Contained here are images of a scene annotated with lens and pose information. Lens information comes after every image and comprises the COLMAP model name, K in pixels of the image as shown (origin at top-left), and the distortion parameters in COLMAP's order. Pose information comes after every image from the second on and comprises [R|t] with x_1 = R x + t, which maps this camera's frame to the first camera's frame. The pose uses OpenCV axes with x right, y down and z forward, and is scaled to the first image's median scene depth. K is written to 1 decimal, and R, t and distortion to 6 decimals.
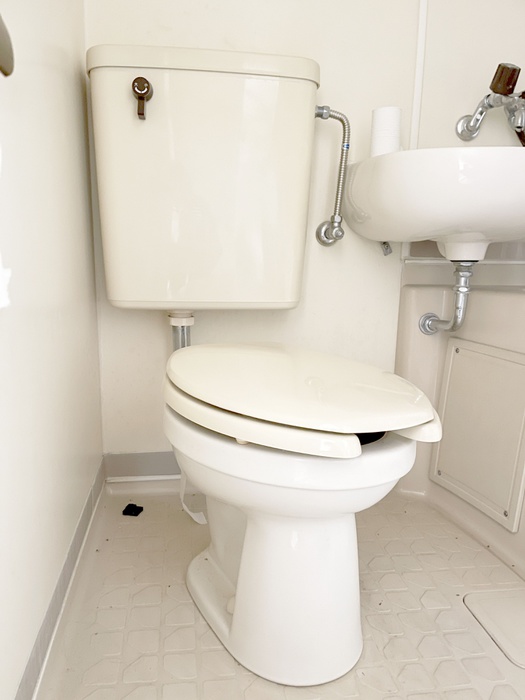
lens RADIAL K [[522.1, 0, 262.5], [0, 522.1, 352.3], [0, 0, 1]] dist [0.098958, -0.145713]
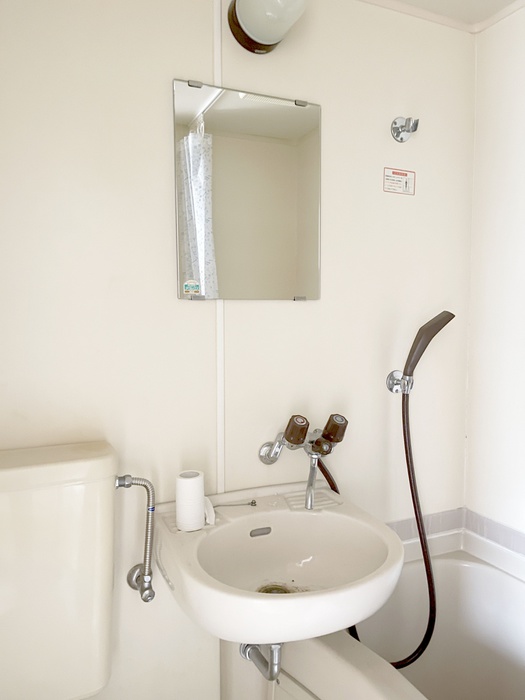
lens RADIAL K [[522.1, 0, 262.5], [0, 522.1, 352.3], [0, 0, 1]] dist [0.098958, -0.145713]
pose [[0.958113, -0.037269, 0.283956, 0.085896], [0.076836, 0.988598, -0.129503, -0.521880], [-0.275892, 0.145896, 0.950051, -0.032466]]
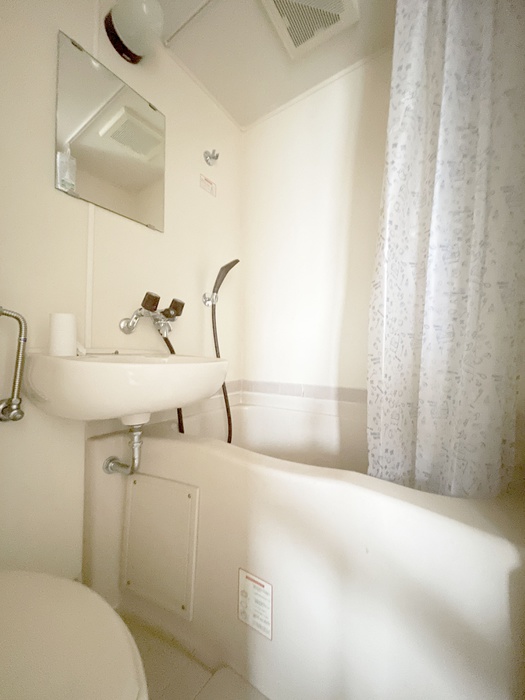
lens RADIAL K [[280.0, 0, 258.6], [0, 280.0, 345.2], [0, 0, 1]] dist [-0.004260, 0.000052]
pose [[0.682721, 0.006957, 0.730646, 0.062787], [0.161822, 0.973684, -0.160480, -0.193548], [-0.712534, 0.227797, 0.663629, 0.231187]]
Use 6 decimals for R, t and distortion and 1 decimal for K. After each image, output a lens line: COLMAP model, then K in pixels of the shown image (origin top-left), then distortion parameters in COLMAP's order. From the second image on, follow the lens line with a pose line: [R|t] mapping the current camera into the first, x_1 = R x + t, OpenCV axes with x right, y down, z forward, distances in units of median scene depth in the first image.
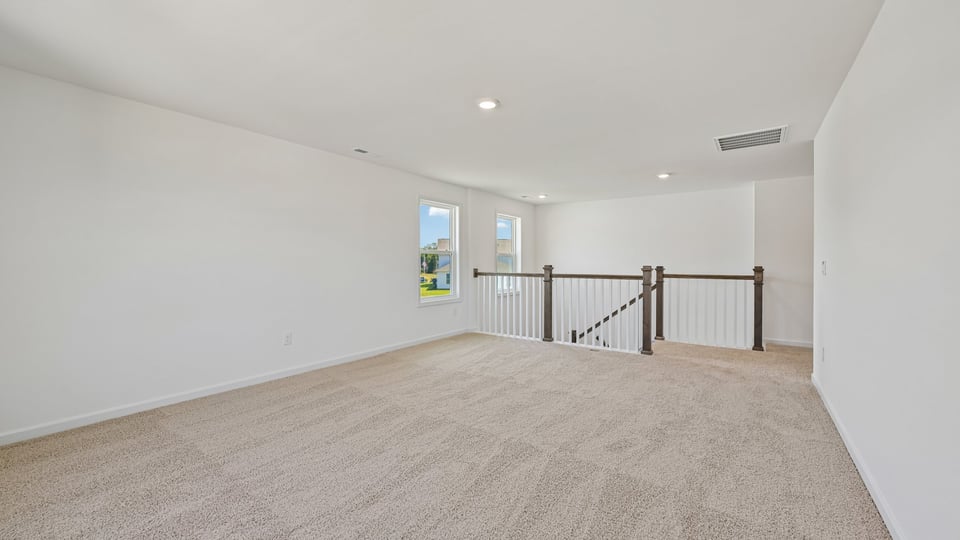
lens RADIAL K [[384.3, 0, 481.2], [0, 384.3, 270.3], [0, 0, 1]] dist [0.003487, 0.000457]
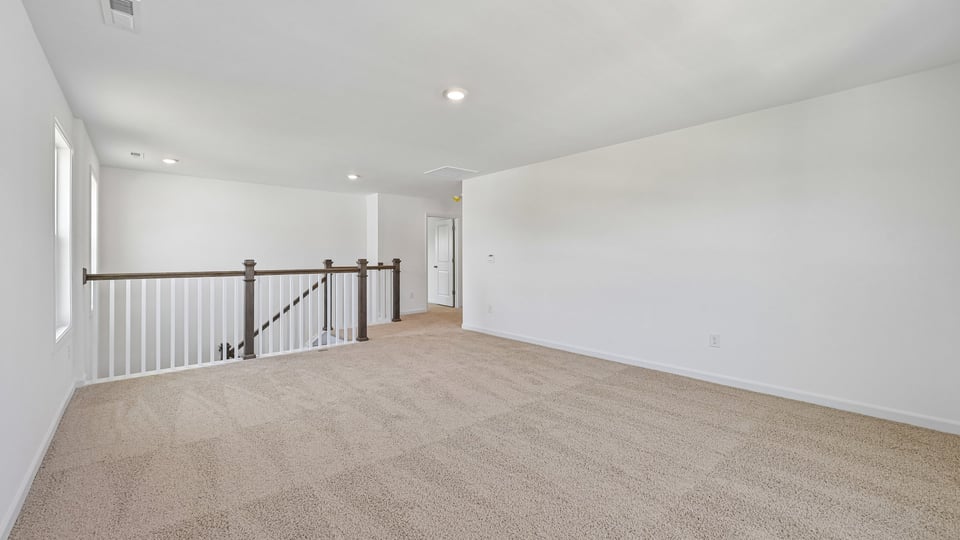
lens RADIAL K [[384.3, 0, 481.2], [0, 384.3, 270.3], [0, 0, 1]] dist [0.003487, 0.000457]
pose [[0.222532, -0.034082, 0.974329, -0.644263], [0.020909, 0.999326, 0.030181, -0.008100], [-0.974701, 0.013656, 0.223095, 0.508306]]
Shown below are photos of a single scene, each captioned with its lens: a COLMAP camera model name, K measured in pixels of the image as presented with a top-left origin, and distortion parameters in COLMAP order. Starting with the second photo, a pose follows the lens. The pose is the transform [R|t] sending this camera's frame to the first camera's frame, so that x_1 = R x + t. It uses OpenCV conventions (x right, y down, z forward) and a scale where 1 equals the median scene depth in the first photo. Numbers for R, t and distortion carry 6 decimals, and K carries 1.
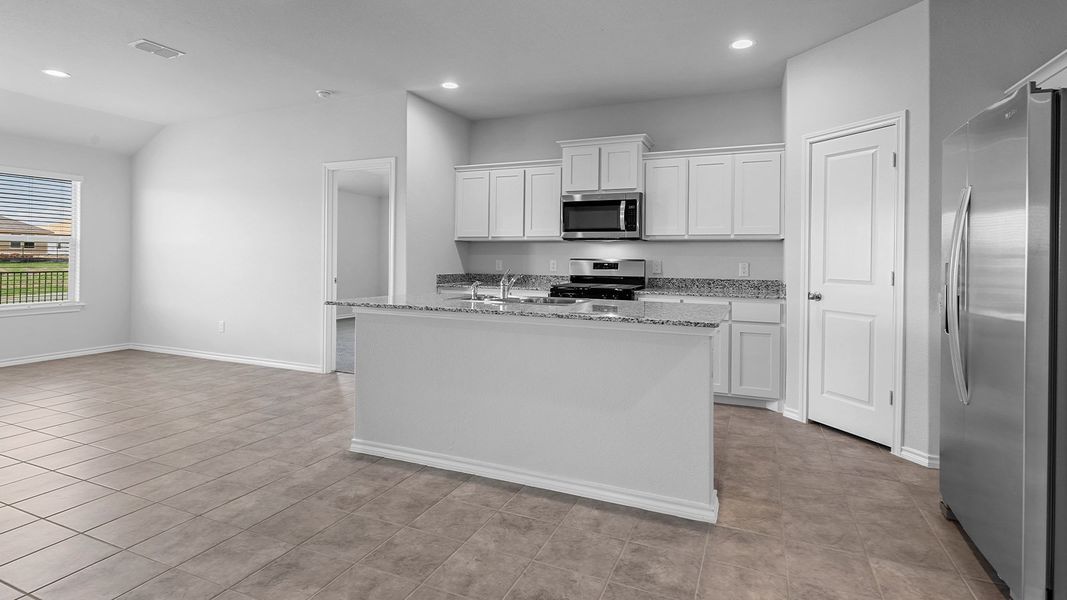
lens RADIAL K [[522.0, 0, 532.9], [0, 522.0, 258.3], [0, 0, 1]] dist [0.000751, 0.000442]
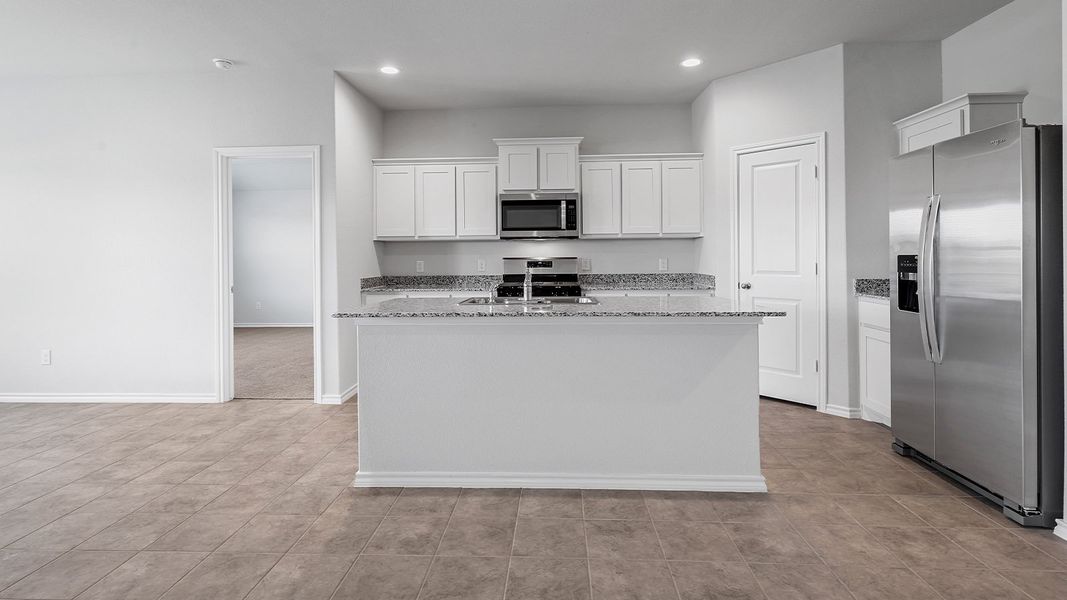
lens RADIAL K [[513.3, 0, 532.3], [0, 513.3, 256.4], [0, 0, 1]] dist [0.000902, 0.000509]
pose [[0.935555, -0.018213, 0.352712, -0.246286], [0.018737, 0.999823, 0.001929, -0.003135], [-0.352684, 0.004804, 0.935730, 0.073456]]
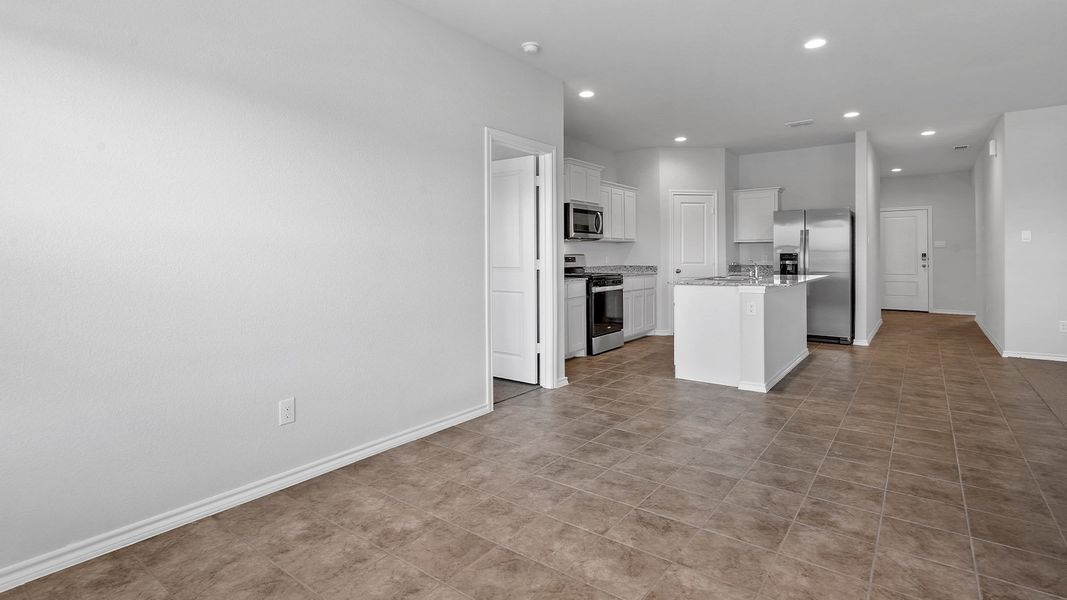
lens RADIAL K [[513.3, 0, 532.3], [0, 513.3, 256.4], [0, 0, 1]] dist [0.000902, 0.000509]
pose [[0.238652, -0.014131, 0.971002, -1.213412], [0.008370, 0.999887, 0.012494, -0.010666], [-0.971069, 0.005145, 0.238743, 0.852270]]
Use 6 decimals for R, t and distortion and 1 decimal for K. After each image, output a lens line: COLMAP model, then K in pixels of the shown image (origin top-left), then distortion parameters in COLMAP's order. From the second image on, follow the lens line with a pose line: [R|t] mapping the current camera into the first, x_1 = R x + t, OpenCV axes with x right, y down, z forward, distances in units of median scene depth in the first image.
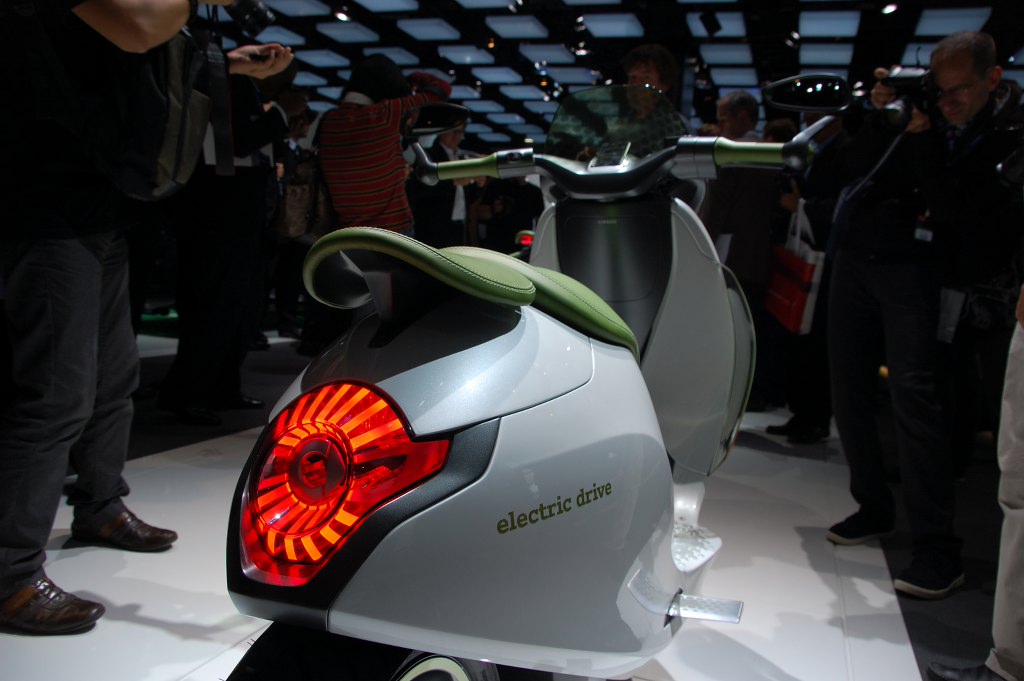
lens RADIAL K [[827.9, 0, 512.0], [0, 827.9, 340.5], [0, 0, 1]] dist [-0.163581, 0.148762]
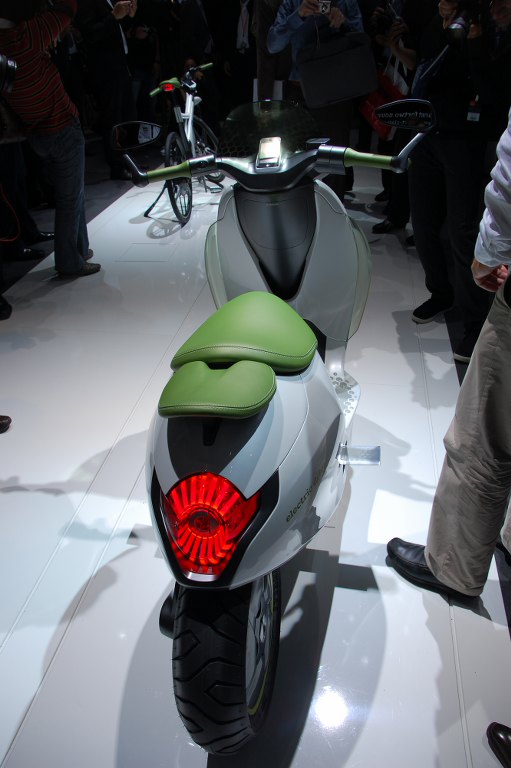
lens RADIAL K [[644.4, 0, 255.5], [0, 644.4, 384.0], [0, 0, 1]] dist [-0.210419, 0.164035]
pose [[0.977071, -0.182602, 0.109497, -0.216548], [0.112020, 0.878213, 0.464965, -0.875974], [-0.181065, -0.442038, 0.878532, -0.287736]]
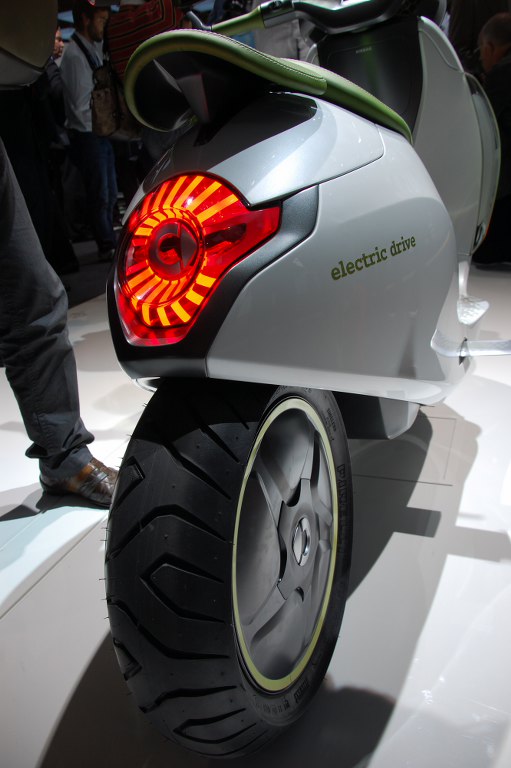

==============================

What is needed here is each line above set down word for word, minus the images.

Contained here are images of a scene annotated with lens and pose information. Lens information comes after every image and comprises the COLMAP model name, K in pixels of the image as shown (origin at top-left), and the distortion parameters in COLMAP's order. Pose information comes after every image from the second on and comprises [R|t] with x_1 = R x + t, which maps this camera's frame to the first camera's frame. The pose uses OpenCV axes with x right, y down and z forward, and is scaled to the first image's median scene depth. K is written to 1 decimal, and R, t and distortion to 6 decimals.
lens RADIAL K [[522.1, 0, 262.5], [0, 522.1, 352.3], [0, 0, 1]] dist [0.098958, -0.145713]
lens RADIAL K [[522.1, 0, 262.5], [0, 522.1, 352.3], [0, 0, 1]] dist [0.098958, -0.145713]
pose [[0.958113, -0.037269, 0.283956, 0.085896], [0.076836, 0.988598, -0.129503, -0.521880], [-0.275892, 0.145896, 0.950051, -0.032466]]
lens RADIAL K [[280.0, 0, 258.6], [0, 280.0, 345.2], [0, 0, 1]] dist [-0.004260, 0.000052]
pose [[0.682721, 0.006957, 0.730646, 0.062787], [0.161822, 0.973684, -0.160480, -0.193548], [-0.712534, 0.227797, 0.663629, 0.231187]]
Use 6 decimals for R, t and distortion and 1 decimal for K. After each image, output a lens line: COLMAP model, then K in pixels of the shown image (origin top-left), then distortion parameters in COLMAP's order. From the second image on, follow the lens line with a pose line: [R|t] mapping the current camera into the first, x_1 = R x + t, OpenCV axes with x right, y down, z forward, distances in units of median scene depth in the first image.
lens RADIAL K [[384.3, 0, 481.2], [0, 384.3, 270.3], [0, 0, 1]] dist [0.003487, 0.000457]
lens RADIAL K [[384.3, 0, 481.2], [0, 384.3, 270.3], [0, 0, 1]] dist [0.003487, 0.000457]
pose [[0.222532, -0.034082, 0.974329, -0.644263], [0.020909, 0.999326, 0.030181, -0.008100], [-0.974701, 0.013656, 0.223095, 0.508306]]
Shown below are photos of a single scene, each captioned with its lens: a COLMAP camera model name, K measured in pixels of the image as presented with a top-left origin, and distortion parameters in COLMAP order. Starting with the second photo, a pose follows the lens. The pose is the transform [R|t] sending this camera's frame to the first camera's frame, so that x_1 = R x + t. It uses OpenCV conventions (x right, y down, z forward) and a scale where 1 equals the median scene depth in the first photo. Numbers for R, t and distortion carry 6 decimals, and K carries 1.
lens RADIAL K [[522.0, 0, 532.9], [0, 522.0, 258.3], [0, 0, 1]] dist [0.000751, 0.000442]
lens RADIAL K [[513.3, 0, 532.3], [0, 513.3, 256.4], [0, 0, 1]] dist [0.000902, 0.000509]
pose [[0.935555, -0.018213, 0.352712, -0.246286], [0.018737, 0.999823, 0.001929, -0.003135], [-0.352684, 0.004804, 0.935730, 0.073456]]
lens RADIAL K [[513.3, 0, 532.3], [0, 513.3, 256.4], [0, 0, 1]] dist [0.000902, 0.000509]
pose [[0.238652, -0.014131, 0.971002, -1.213412], [0.008370, 0.999887, 0.012494, -0.010666], [-0.971069, 0.005145, 0.238743, 0.852270]]
Use 6 decimals for R, t and distortion and 1 decimal for K. After each image, output a lens line: COLMAP model, then K in pixels of the shown image (origin top-left), then distortion parameters in COLMAP's order. From the second image on, follow the lens line with a pose line: [R|t] mapping the current camera into the first, x_1 = R x + t, OpenCV axes with x right, y down, z forward, distances in units of median scene depth in the first image.
lens RADIAL K [[827.9, 0, 512.0], [0, 827.9, 340.5], [0, 0, 1]] dist [-0.163581, 0.148762]
lens RADIAL K [[644.4, 0, 255.5], [0, 644.4, 384.0], [0, 0, 1]] dist [-0.210419, 0.164035]
pose [[0.977071, -0.182602, 0.109497, -0.216548], [0.112020, 0.878213, 0.464965, -0.875974], [-0.181065, -0.442038, 0.878532, -0.287736]]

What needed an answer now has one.